Jennifer V. Hughes in Building Operations on March 6, 2014
The most significant may be Local Law 111 of 2013, which addresses the complicated rules that govern backup power generators that can be used in condos and co-ops in the event of an emergency. "This law removes barriers," says Cecil Scheib, chief program officer for the Urban Green Council.
Lowdown on Elevators
Previously, if a cooperative or a condominium wanted to install a backup generator, the machinery had to power a list containing such items as emergency and safety lighting and an elevator for each building. One of the most crucial changes in the new law is that existing buildings that voluntarily decide to install generators do not have to power elevators if they are 125 feet or lower (about 10 to 12 stories).
"It means you can buy a smaller generator, which costs less and can fit into a smaller space," says Scheib. "If you are using fuel oil to power the generator, you need to store less fuel with a smaller generator.

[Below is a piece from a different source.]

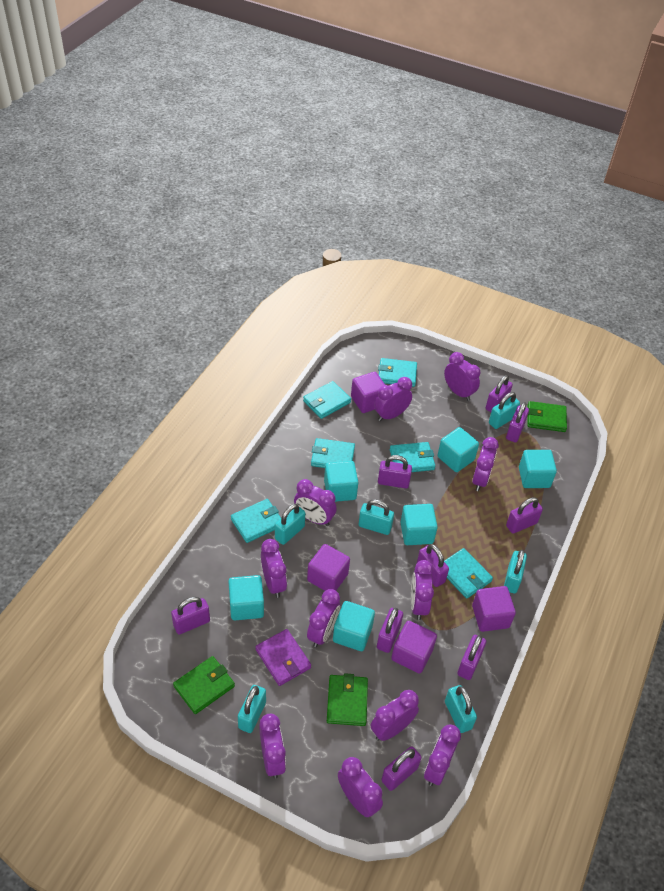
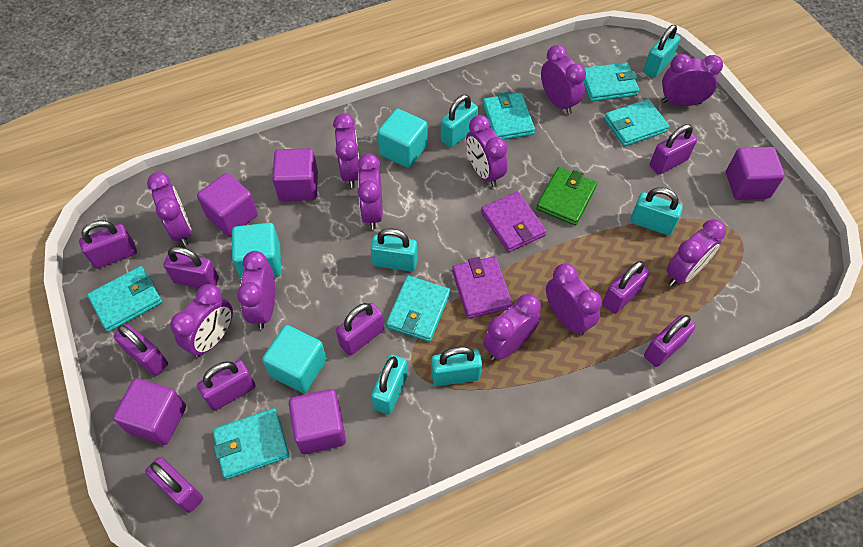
green wallet: 3 -> 1
purple cube: 4 -> 5
purple wallet: 1 -> 2
turquoise cube: 6 -> 3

All sorts of options open up." But some close down: residents will have to walk up and down the stairs because they don't have an elevator.
The experts say it is difficult to ballpark how much this could reduce costs, but Jon Weiskopf, senior engineer for Steven Winter Associates, says it could be about 30 percent cheaper to install a generator that doesn't need to carry an elevator on the load.
Fuel Me Once….
Another big change deals with fuel type. Previously, condos and co-ops could use only generators designated as "emergency." Now they can use those called "standby." One of the key differences? Standbys are permitted to have a longer time to start up (about 60 seconds compared with about 10 seconds), and natural gas generators are more likely to need those additional seconds to start. So the change in designation makes it easier to use natural gas, which would be the preferred option for many owners.
One change that could add to the cost of generators is that if they run on fuel oil, owners must keep at least six hours of fuel on site compared to the old standard of two, says Doug Lane, principal of Lane Engineering Consulting, which does generator work in New York City. While many building owners would want to have larger tanks anyway, those cost more.
Local Law 111 also specifically allows condos and co-ops to use fuel cell generators for backup power — a practice that was previously not permitted. This type of generator uses natural gas to create power and heat through a chemical process; residential buildings typically use them to power part of their load during normal operations. "Not a lot of people have fuel cells," says Scheib, "but this might make it more attractive because it will also count as your backup generator."